JSON Formatter is both statically and dynamically partitionable.

Static Partitioning

This can be achieved in 2 ways

  1. Specifying the partitioner and number of partitions in the populateDAG() method
JsonFormatter jsonFormatter = dag.addOperator("jsonFormatter", JsonFormatter.class);
StatelessPartitioner<JsonFormatter> partitioner1 = new StatelessPartitioner<JsonFormatter>(2);
dag.setAttribute(jsonFormatter, Context.OperatorContext.PARTITIONER, partitioner1 );
  1. Specifying the partitioner in properties file.
 <property>
   <name>dt.operator.{OperatorName}.attr.PARTITIONER</name>
   <value>com.datatorrent.common.partitioner.StatelessPartitioner:2</value>
 </property>

where {OperatorName} is the name of the JsonFormatter operator. Above lines will partition JsonFormatter statically 2 times. Above value can be changed accordingly to change the number of static partitions.

Dynamic Paritioning

JsonFormatter can be dynamically partitioned using an out-of-the-box partitioner:

Throughput based

Following code can be added to populateDAG method of application to dynamically partition JsonFormatter:

JsonFormatter jsonFormatter = dag.addOperator("jsonFormatter", JsonFormatter.class);
StatelessThroughputBasedPartitioner<JsonFormatter> partitioner = new StatelessThroughputBasedPartitioner<>();
partitioner.setCooldownMillis(conf.getLong(COOL_DOWN_MILLIS, 10000));
partitioner.setMaximumEvents(conf.getLong(MAX_THROUGHPUT, 30000));
partitioner.setMinimumEvents(conf.getLong(MIN_THROUGHPUT, 10000));
dag.setAttribute(JsonFormatter, OperatorContext.STATS_LISTENERS, Arrays.asList(new StatsListener[]{partitioner}));
dag.setAttribute(JsonFormatter, OperatorContext.PARTITIONER, partitioner);

Above code will dynamically partition JsonFormatter when the throughput changes.

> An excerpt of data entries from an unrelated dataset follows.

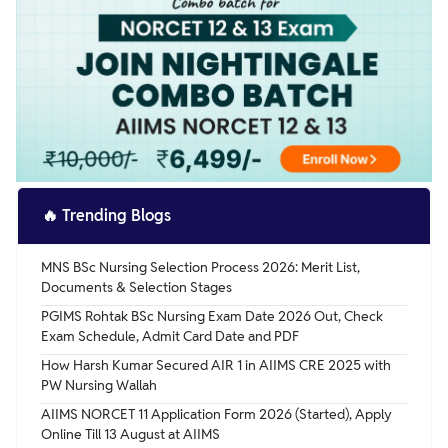
🔥
Trending Blogs
MNS BSc Nursing Selection Process 2026: Merit List,
Documents & Selection Stages
PGIMS Rohtak BSc Nursing Exam Date 2026 Out, Check
Exam Schedule, Admit Card Date and PDF
How Harsh Kumar Secured AIR 1 in AIIMS CRE 2025 with
PW Nursing Wallah
AIIMS NORCET 11 Application Form 2026 (Started), Apply
Online Till 13 August at AIIMS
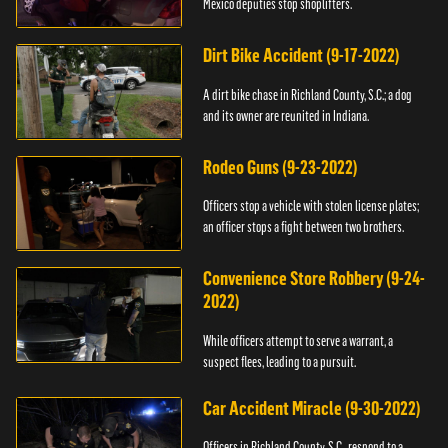
Mexico deputies stop shoplifters.
Dirt Bike Accident (9-17-2022)
A dirt bike chase in Richland County, S.C.; a dog
and its owner are reunited in Indiana.
Rodeo Guns (9-23-2022)
Officers stop a vehicle with stolen license plates;
an officer stops a fight between two brothers.
Convenience Store Robbery (9-24-
2022)
While officers attempt to serve a warrant, a
suspect flees, leading to a pursuit.
Car Accident Miracle (9-30-2022)
Officers in Richland County, S.C., respond to a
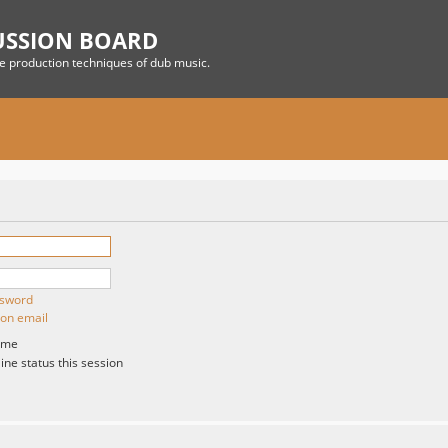
USSION BOARD
he production techniques of dub music.
ssword
ion email
 me
ne status this session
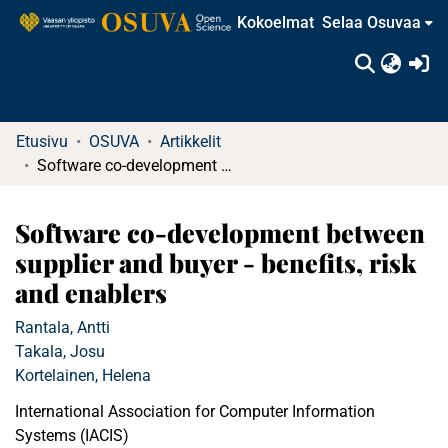
Kokoelmat
Selaa Osuvaa
(c
Etusivu
OSUVA
Artikkelit
Software co-development between supplier and buyer - benefits, risk and enablers
Software co-development between
supplier and buyer - benefits, risk
and enablers
Rantala, Antti
Takala, Josu
Kortelainen, Helena
International Association for Computer Information
Systems (IACIS)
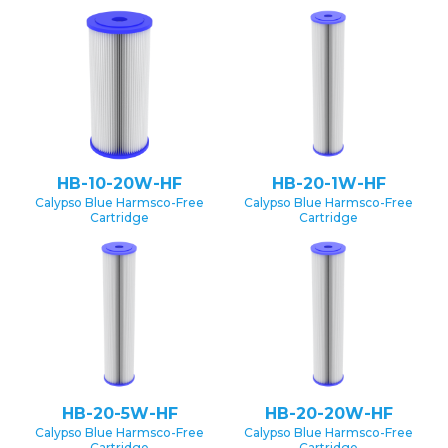
HB-10-20W-HF
HB-20-1W-HF
Calypso Blue Harmsco-Free
Calypso Blue Harmsco-Free
Cartridge
Cartridge
HB-20-5W-HF
HB-20-20W-HF
Calypso Blue Harmsco-Free
Calypso Blue Harmsco-Free
Cartridge
Cartridge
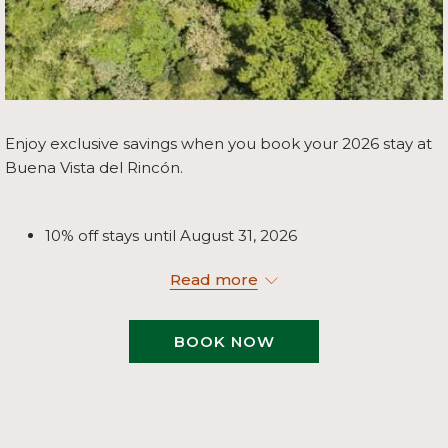
Enjoy exclusive savings when you book your 2026 stay at
Buena Vista del Rincón.
10% off stays until August 31, 2026
20% off stays from September 1 to October 31, 2026
Read more
5% off stays from November 1 to December 24,
2026
BOOK NOW
Take advantage of these seasonal offers and discover the
perfect blend of nature, adventure, and relaxation at
Buena Vista del Rincón.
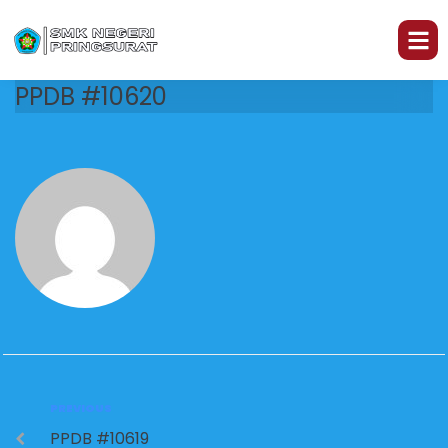
PPDB #10620
PREVIOUS
PPDB #10619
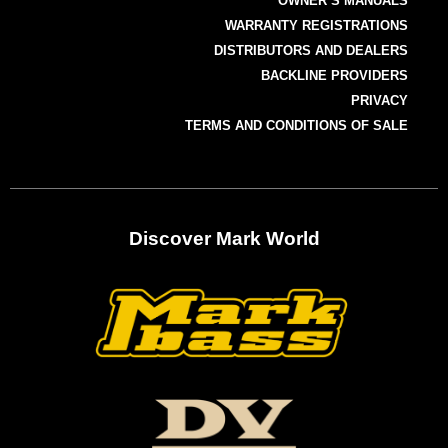
OWNER’S MANUALS
WARRANTY REGISTRATIONS
DISTRIBUTORS AND DEALERS
BACKLINE PROVIDERS
PRIVACY
TERMS AND CONDITIONS OF SALE
Discover Mark World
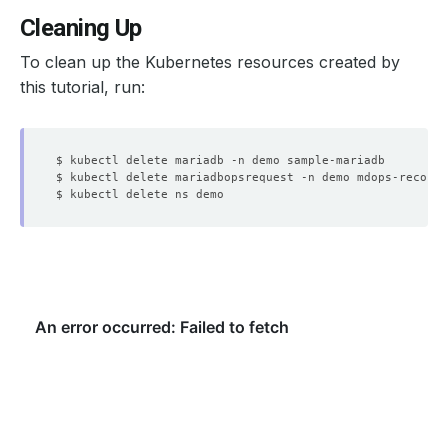
Cleaning Up
To clean up the Kubernetes resources created by
this tutorial, run:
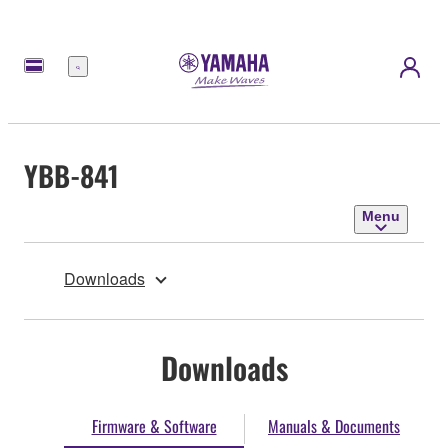
Menu
YBB-841
Menu
Downloads
Downloads
Firmware & Software
Manuals & Documents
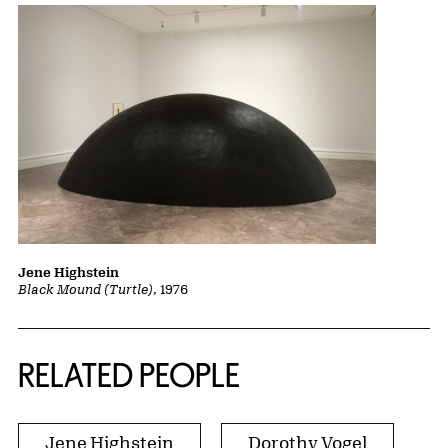
Jene Highstein
Black Mound (Turtle)
, 1976
RELATED PEOPLE
Jene Highstein
Dorothy Vogel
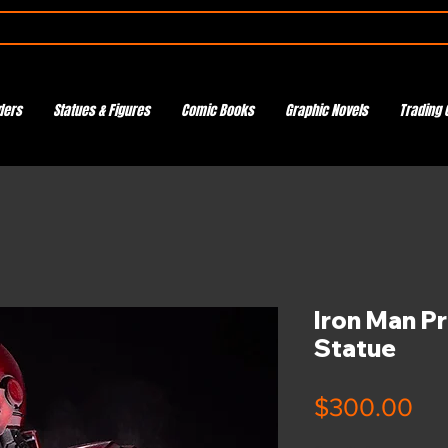
ders
Statues & Figures
Comic Books
Graphic Novels
Trading 
Iron Man P
Statue
Pri
$300.00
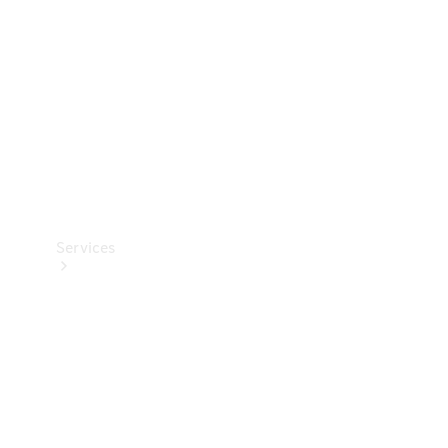
Products
Tyres
Services
Book your
Service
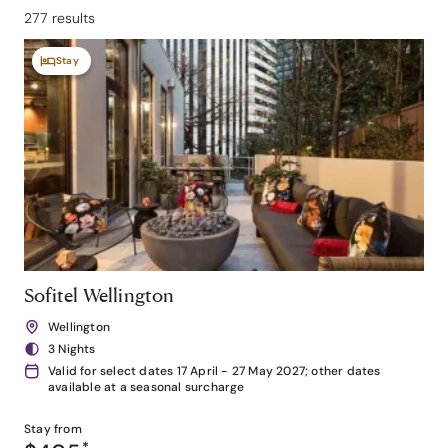
277 results
Stay
Sofitel Wellington
Wellington
3 Nights
Valid for select dates 17 April - 27 May 2027; other dates
available at a seasonal surcharge
Stay from
*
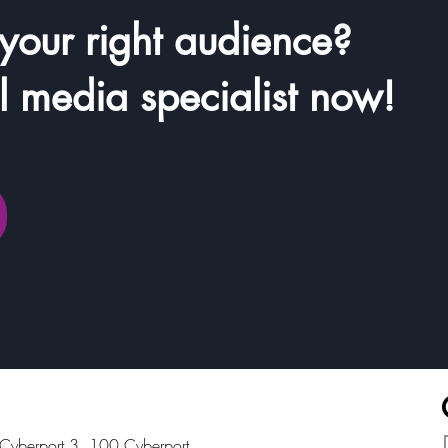
 your right audience?
il media specialist now!
, Cyberport 3, 100 Cyberport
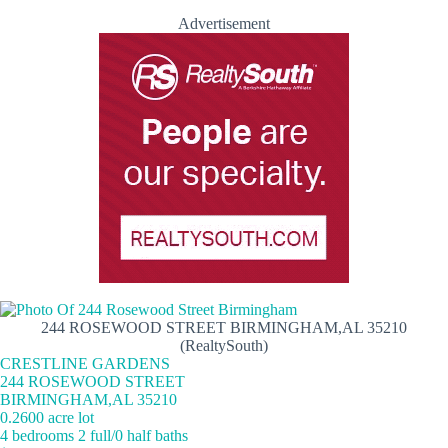
Advertisement
244 ROSEWOOD STREET BIRMINGHAM,AL 35210
(RealtySouth)
CRESTLINE GARDENS
244 ROSEWOOD STREET
BIRMINGHAM,AL 35210
0.2600 acre lot
4 bedrooms 2 full/0 half baths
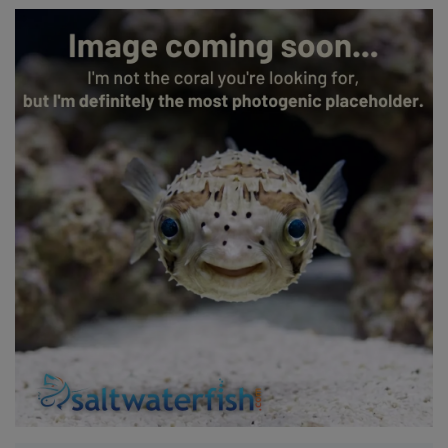
Super Specials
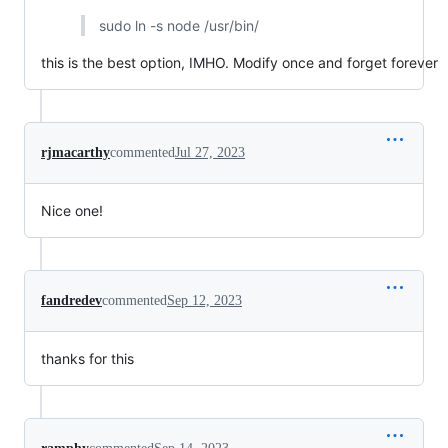
sudo ln -s node /usr/bin/
this is the best option, IMHO. Modify once and forget forever
rjmacarthy
commented
Jul 27, 2023
Nice one!
fandredev
commented
Sep 12, 2023
thanks for this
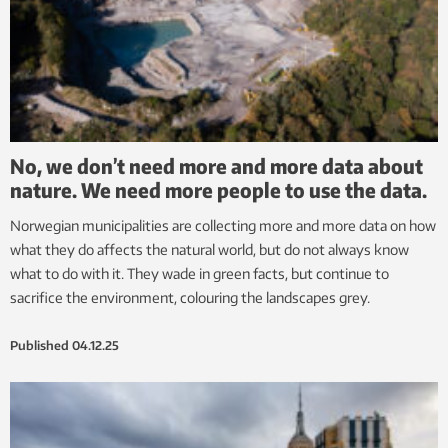
No, we don’t need more and more data about
nature. We need more people to use the data.
Norwegian municipalities are collecting more and more data on how
what they do affects the natural world, but do not always know
what to do with it. They wade in green facts, but continue to
sacrifice the environment, colouring the landscapes grey.
Published
04.12.25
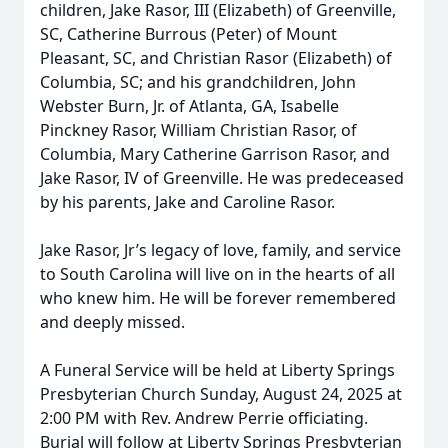
children, Jake Rasor, III (Elizabeth) of Greenville,
SC, Catherine Burrous (Peter) of Mount
Pleasant, SC, and Christian Rasor (Elizabeth) of
Columbia, SC; and his grandchildren, John
Webster Burn, Jr. of Atlanta, GA, Isabelle
Pinckney Rasor, William Christian Rasor, of
Columbia, Mary Catherine Garrison Rasor, and
Jake Rasor, IV of Greenville. He was predeceased
by his parents, Jake and Caroline Rasor.
Jake Rasor, Jr’s legacy of love, family, and service
to South Carolina will live on in the hearts of all
who knew him. He will be forever remembered
and deeply missed.
A Funeral Service will be held at Liberty Springs
Presbyterian Church Sunday, August 24, 2025 at
2:00 PM with Rev. Andrew Perrie officiating.
Burial will follow at Liberty Springs Presbyterian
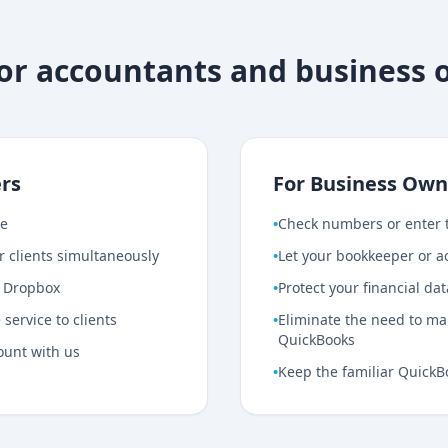
for accountants and business
rs
For Business Own
ce
•
Check numbers or enter 
r clients simultaneously
•
Let your bookkeeper or ac
r Dropbox
•
Protect your financial da
service to clients
•
Eliminate the need to mai
QuickBooks
ount with us
•
Keep the familiar QuickB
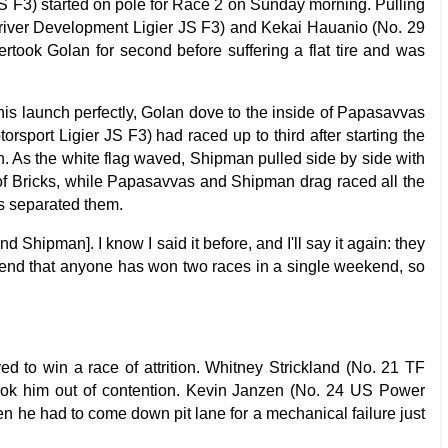
JS F3) started on pole for Race 2 on Sunday morning. Pulling
 Driver Development Ligier JS F3) and Kekai Hauanio (No. 29
took Golan for second before suffering a flat tire and was
his launch perfectly, Golan dove to the inside of Papasavvas
sport Ligier JS F3) had raced up to third after starting the
an. As the white flag waved, Shipman pulled side by side with
rd of Bricks, while Papasavvas and Shipman
drag race
d all the
ds separated them.
Shipman]. I know I said it before, and I'll say it again: they
eekend that anyone has won two races in a single weekend, so
 to win a race of attrition. Whitney Strickland (No. 21 TF
 took him out of contention. Kevin Janzen (No. 24 US Power
n he had to come down pit lane for a mechanical failure just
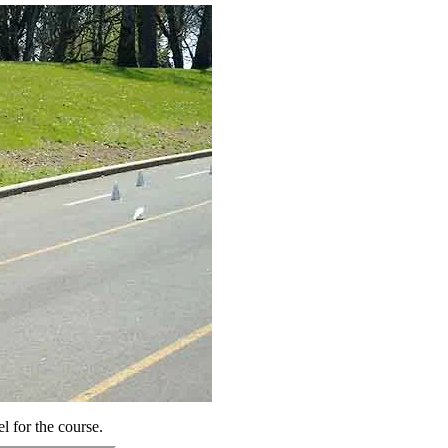
el for the course.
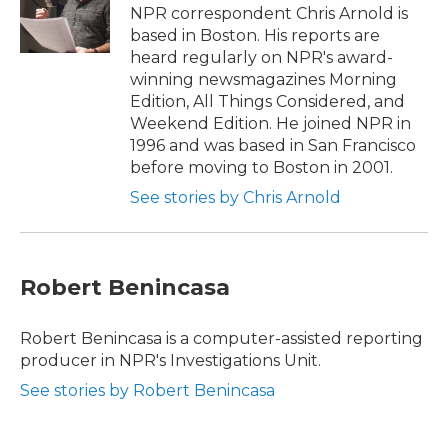
o
r
I
NPR correspondent Chris Arnold is
k
n
based in Boston. His reports are
heard regularly on NPR's award-
winning newsmagazines Morning
Edition, All Things Considered, and
Weekend Edition. He joined NPR in
1996 and was based in San Francisco
before moving to Boston in 2001.
See stories by Chris Arnold
Robert Benincasa
Robert Benincasa is a computer-assisted reporting
producer in NPR's Investigations Unit.
See stories by Robert Benincasa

If the overall throughput of JsonFormatter goes beyond 30000 or less than 10000, the platform will repartition JsonFormatter to balance throughput of a single partition to be between 10000 and 30000. CooldownMillis of 10000 will be used as the threshold time for which the throughput change is observed.

Example

Example for Json Formatter can be found at: https://github.com/DataTorrent/examples/tree/master/tutorials/parser

Advance Features

JsonFormatter is based on jackson-databind and so users can make use of annotations in POJO class. Here are few annotations that are relavant while using JsonFormatter 1. @JsonProperty : Sometimes POJOs contain properties that has different name from incoming POJOs.You can specify names as:

public class Ad{
  @JsonProperty("desc")
  public String description;
  public List<String> sizes;
}
  1. @JsonIgnore : Sometimes POJOs contain properties that you do not want to write out, so you can do:
public class Value {
  public int value;
  @JsonIgnore
  public int internalValue;
}
  1. @JsonFormat : Sometimes Date fields need to be printed in custom format, so you can do:
public class Ad{
  @JsonFormat(shape = JsonFormat.Shape.STRING, pattern = "EEE, d MMM yyyy HH:mm:ss")
   public Date startDate;
}